After more than a year considering our dossier, the prosecuting authorities informed us that the police did not intend investigating the matter. We then began the process of launching a review application before the SA High Court, asking that it review and set aside the decision that had been taken. Litigation is notoriously slow and cumbersome and after many rounds of exchanging legal papers we now finally have our court dates. As it is we think the dates are rather fortuitous — with developments in Zimbabwe suggesting that some of the political authorities are pushing for elections this year in violation of the Global Political Agreement and with fears that violence again will be used to intimidate and harass and there being no obvious domestic attempts to bring the culture of impunity to an end in Zimbabwe — the case, rather than just submission of our dossier, may have some appreciable impact ( the apprehension at least for those committing violence in Zimbabwe that their impunity ends at Zimbabwe’s borders).

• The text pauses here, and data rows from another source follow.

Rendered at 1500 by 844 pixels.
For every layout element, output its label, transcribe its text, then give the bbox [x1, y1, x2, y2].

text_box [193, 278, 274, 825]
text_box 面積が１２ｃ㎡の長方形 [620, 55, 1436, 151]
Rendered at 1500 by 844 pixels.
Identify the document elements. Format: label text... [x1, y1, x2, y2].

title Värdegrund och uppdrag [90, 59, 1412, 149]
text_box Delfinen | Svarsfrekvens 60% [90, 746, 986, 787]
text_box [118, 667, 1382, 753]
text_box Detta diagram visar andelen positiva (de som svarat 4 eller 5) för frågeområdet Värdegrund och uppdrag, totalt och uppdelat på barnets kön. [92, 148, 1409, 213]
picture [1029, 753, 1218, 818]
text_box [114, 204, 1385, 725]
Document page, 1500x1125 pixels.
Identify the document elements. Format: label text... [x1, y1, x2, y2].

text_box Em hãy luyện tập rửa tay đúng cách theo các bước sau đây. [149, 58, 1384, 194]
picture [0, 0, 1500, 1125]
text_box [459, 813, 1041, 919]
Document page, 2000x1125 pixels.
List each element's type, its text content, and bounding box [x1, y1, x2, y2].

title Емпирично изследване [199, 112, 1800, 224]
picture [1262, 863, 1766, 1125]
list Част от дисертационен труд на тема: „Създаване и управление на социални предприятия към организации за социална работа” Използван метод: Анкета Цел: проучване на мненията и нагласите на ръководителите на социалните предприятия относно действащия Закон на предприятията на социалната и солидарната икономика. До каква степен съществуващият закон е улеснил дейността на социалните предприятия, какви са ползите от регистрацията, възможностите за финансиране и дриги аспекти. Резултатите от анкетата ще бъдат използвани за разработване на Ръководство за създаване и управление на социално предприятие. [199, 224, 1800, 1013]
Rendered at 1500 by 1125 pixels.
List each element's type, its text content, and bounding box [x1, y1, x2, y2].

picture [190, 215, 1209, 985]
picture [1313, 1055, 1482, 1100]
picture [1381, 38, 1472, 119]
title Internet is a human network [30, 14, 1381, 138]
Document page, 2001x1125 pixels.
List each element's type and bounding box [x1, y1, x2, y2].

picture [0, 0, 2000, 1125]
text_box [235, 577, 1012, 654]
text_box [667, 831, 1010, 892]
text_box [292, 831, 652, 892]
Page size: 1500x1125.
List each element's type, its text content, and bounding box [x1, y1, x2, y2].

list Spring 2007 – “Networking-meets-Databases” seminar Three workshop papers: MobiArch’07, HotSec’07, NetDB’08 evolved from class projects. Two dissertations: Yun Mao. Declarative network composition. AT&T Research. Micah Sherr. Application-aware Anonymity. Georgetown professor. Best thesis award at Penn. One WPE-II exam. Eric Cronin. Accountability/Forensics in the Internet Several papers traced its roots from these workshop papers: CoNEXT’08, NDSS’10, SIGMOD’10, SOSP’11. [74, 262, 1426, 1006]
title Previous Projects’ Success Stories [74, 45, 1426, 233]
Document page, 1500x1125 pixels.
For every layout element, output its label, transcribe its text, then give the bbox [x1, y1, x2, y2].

What precedent do you hope to set?

As for precedent, the case, if successful, won’t itself usher in investigations and prosecutions but opens the way for these to happen. If the court upholds our arguments, it may order that the prosecuting authorities have acted unlawfully in their treatment of our dossier, that they didn’t give it the consideration required and that their initial decision not to investigate/prosecute is set aside and they must apply their minds anew to our submissions. It would mean that the court would underline the importance of SA’s international obligations vis-à-vis the International Criminal Court, the high principle at stake and the care and importance SA must accord charges of crimes against humanity, war crimes, genocide. It will be the first time a SA court is asked to make a determination regarding SA’s ICC Act and globally would serve to affirm the ongoing importance of universal jurisdiction laws. It will also point to the fact that international criminal justice is not only secured on the international realm but perhaps most importantly within domestic jurisdictions.

What do we expect?

We believe we have a very strong case and so we’re anticipating a positive outcome.